According to Barrabee, an estimated 5.3 million wireless users - a mere 2.5 percent of total subscribers - currently subscribe to video services. Of course, that number will probably grow, but just how much will depend on what mobile TV services cost and how easy they are to use.
"It all comes down to form factor and price point," Barrabee says. "Unless it's easy for the consumer to use, mobile TV will continue to be an experience for early adopters only."
But companies like Verizon are hoping to reach far beyond the early adopters.
One way they may be able to do that, says Barrabee, is by letting subscribers test a service before they commit, and by offering them several ways to pay up.
Verizon's already done that by recently launching pay-by-the-day access to V Cast videos and music. The service costs just $3 a day, and users don't have to commit beyond a single day. This approach could work especially well with the youth market - the type of TV-loving, yet cost-conscious customers that V Cast Mobile TV is likely to attract.
YouTube goes 'moblogging'
Another way around the pricing problem is an ad-supported, or at least partially ad-funded, model. That could be what mobile television service provider MobiTV has in mind: Monday at CES, the Emeryville, Calif. based company announced it will soon add an interactive advertising component to its mobile television technology, which powers the mobile TV services for Sprint Nextel (Charts) and Cingular Wireless (Charts).
MobiTV will enable advertisers to send out promotional coupons, WAP-based surveys and contests, and deliver localized ads based on users' zip codes. The company says it currently has over one million paying users. And if advertisers start snapping up interactive ad space on MobiTV's service, that could provide Sprint and Cingular some additional revenues, lowering mobile TV subscription fees for users.
Samsung also jumped on the mobile TV bandwagon at CES, announcing on Sunday its new mobile television standard, dubbed A-VSB. The Korea-based company says that the new technology will enable local broadcasters to transmit a mobile digital TV signal on the same frequency they now use for standard broadcasting, meaning they won't have to buy up additional spectrum.

## GIVEN ENTRIES
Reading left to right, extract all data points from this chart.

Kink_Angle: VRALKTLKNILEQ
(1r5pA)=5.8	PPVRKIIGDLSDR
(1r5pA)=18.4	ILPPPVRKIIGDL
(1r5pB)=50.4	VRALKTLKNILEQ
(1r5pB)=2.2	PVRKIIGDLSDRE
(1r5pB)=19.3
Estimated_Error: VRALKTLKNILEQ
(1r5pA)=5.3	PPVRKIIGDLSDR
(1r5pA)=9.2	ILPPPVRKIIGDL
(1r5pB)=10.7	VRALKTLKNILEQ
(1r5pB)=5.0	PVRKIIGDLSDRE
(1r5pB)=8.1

## QUESTIONS ON THE MATERIAL
• a. According to the mobile TV article, how much does Verizon's pay-by-the-day access to V Cast videos and music cost?
• b. Reproduce word for word the part of the mobile TV article starting with "YouTube goes 'moblogging'" and going on through "fees for users.".
• c. Decide whether each statement agrees with the mobile TV article, answering yes or no and quoting the deciding words: (i) MobiTV is based in Emeryville, Calif. (ii) About 10 percent of total wireless subscribers currently subscribe to video services. (iii) Samsung's A-VSB standard requires local broadcasters to buy additional spectrum.

## TASK-BY-TASK SOLUTIONS
• a. $3 a day.

• b.
YouTube goes 'moblogging'
Another way around the pricing problem is an ad-supported, or at least partially ad-funded, model. That could be what mobile television service provider MobiTV has in mind: Monday at CES, the Emeryville, Calif. based company announced it will soon add an interactive advertising component to its mobile television technology, which powers the mobile TV services for Sprint Nextel (Charts) and Cingular Wireless (Charts).
MobiTV will enable advertisers to send out promotional coupons, WAP-based surveys and contests, and deliver localized ads based on users' zip codes. The company says it currently has over one million paying users. And if advertisers start snapping up interactive ad space on MobiTV's service, that could provide Sprint and Cingular some additional revenues, lowering mobile TV subscription fees for users.

• c.
(i) Yes: "the Emeryville, Calif. based company"
(ii) No: "a mere 2.5 percent of total subscribers"
(iii) No: "meaning they won't have to buy up additional spectrum"